Ophthalmologists use a variety of tests and procedures to examine the eyes. These tests can range from simple ones like identifying letters on an eye chart to more complex tests. And like you all know, an eye exam is not the same as an eye test wherein some optician gives you a prescription. Eye exams are more detailed and are best for identifying various underlying eye problems and other health issues. It’s an in-depth study of your eyes that brings to light a lot that you are not even aware of. Today we’re going to break this down for you, so you know exactly what to expect during a comprehensive eye exam.
First things first – your ophthalmologist or optometrist will ask for your complete medical history. So before you head out for your visit, make sure that you’ve penned down all the medications you take along with your family’s medical history. But make sure that it’s not limited to their eye health, include every detail especially chronic conditions like hypertension and diabetes. This helps your doctor keep an eye out for symptoms related to those health conditions too.
Visual Acuity Test
Do you remember the picture with the rows of letters that have a big E on the top? That’s part of the visual acuity test. This test is done to identify how well you see individual letter details from certain distances. It is done to determine the fraction that your visual acuity is expressed. So when a doctor says that you have a 20/20 vision it means that you can see something at 20 feet which in general is considered normal. However, if your vision is 20/40 it means that you have to be at a distance of 20 feet to see something that most people can see from a distance of 40 feet.
Color Blindness Test
This is a screening test that checks how well your eye can recognize different colors. This test is usually conducted at the beginning of a comprehensive eye exam to rule out color blindness. During the test, you will see a number of colorful dots. These dots are mostly of the same color or shade, but inside the circle is an image, usually a number, made from a different set of colorful dots. If you’re able to identify the number inside the circle, you can see colors just fine and if you can’t, you might have some issues with colorblindness.
The next thing that your doctor will do is check the alignment of your eyes. This is also known as the cover test. While conducting this test, your eye doctor will ask you to pay attention to an object across the room. He will then cover each of your eyes consecutively while you stare at the target object. He then repeats the same test with you looking at a near object. This test helps the doctor understand if you’re suffering from strabismus (a subtle binocular vision problem) that could cause eye strain or amblyopia often known as lazy eye.

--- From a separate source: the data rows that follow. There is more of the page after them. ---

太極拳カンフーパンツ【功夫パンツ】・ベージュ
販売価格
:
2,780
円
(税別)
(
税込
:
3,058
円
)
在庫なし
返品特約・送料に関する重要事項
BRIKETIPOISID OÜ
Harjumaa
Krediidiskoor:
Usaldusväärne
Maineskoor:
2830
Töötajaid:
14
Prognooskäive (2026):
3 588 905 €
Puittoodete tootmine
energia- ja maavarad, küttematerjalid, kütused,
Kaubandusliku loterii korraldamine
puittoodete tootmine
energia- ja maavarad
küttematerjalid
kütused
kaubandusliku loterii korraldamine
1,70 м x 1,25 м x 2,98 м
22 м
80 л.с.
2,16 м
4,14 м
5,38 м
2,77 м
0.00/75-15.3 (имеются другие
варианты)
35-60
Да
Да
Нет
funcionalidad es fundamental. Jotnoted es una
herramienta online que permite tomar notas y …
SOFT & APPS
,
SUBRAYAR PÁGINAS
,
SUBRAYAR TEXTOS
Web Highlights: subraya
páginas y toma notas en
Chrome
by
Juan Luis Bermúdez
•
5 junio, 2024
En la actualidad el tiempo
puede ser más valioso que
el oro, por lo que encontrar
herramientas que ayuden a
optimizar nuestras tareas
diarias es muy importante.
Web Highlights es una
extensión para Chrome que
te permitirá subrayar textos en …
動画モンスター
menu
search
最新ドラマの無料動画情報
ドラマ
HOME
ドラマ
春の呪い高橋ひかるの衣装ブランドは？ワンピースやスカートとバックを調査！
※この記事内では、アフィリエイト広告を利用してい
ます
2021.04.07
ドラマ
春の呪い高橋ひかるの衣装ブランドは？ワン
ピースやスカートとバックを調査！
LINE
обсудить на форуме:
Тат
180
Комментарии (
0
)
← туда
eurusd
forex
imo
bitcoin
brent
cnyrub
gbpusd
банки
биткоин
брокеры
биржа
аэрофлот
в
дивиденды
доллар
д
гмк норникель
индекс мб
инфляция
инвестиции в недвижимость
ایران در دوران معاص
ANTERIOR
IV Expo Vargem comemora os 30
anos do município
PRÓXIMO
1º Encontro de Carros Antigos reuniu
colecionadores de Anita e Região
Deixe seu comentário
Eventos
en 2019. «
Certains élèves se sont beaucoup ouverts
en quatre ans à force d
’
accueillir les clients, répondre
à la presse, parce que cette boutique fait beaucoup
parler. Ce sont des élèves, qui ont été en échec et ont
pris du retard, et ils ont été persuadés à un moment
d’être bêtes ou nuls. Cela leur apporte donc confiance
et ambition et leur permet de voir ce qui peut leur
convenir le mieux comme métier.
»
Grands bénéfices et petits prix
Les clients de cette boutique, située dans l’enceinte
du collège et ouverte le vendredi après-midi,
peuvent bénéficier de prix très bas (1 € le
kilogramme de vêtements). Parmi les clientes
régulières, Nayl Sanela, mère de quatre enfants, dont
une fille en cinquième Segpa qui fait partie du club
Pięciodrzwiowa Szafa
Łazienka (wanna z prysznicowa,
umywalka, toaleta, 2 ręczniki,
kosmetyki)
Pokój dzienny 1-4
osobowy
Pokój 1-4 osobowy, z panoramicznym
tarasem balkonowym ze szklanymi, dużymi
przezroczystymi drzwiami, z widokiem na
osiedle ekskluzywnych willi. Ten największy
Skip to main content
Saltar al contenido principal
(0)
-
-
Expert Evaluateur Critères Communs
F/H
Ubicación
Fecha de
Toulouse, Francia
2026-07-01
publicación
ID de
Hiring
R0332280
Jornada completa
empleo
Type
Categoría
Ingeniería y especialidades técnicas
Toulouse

The depth perception test which is also known as stereopsis is one of the many tests conducted during a comprehensive eye exam. During this test, your eye doctor will use a number of ways to check for your ability to visually understand 3D objects. He/she might handover a pair of 3D glasses and hand you a book that’ll have several different patterns for you to look at. Each of these patterns will have four circles. All you need to do is to find which of the circles appears nearest to you. If you’re able to identify a circle, it will show the doctor that your eyes work properly together and that it’s able to understand distance and depth without any problem.
Slit Lamp Exam
A slit lamp exam is perhaps one of the most detail-oriented tests. Now that your doctor has a fair idea of how your eyes operate externally, it’s time to take a look at your inner eye. During a slit lamp test, a doctor will examine your eyes using a microscope that comes with a chin rest. This microscope can look at the insides of your eyes to the point where the doctor should be able to see your retina along with the optic nerve. This test is ideal for checking a number of underlying eye problems such as cataracts, diabetic retinopathy, macular degeneration, corneal ulcers, and more.
In order to obtain a better view of your eye’s internal structures, your doctor will conduct a test that’s known as pupil dilation. To begin with your eye doctor will apply drops to the surface of your eyes to dilate the pupils. This will make your eyes sensitive to light for a while and you won’t be able to see things clearly but there’s absolutely nothing to worry about. Your eyes will get back to normal within a couple of hours. Once the eye drops have taken effect, your doctor will use an instrument to examine the interior of your eyes. This test helps to rule out health problems such as cataracts, glaucoma and retinal detachments.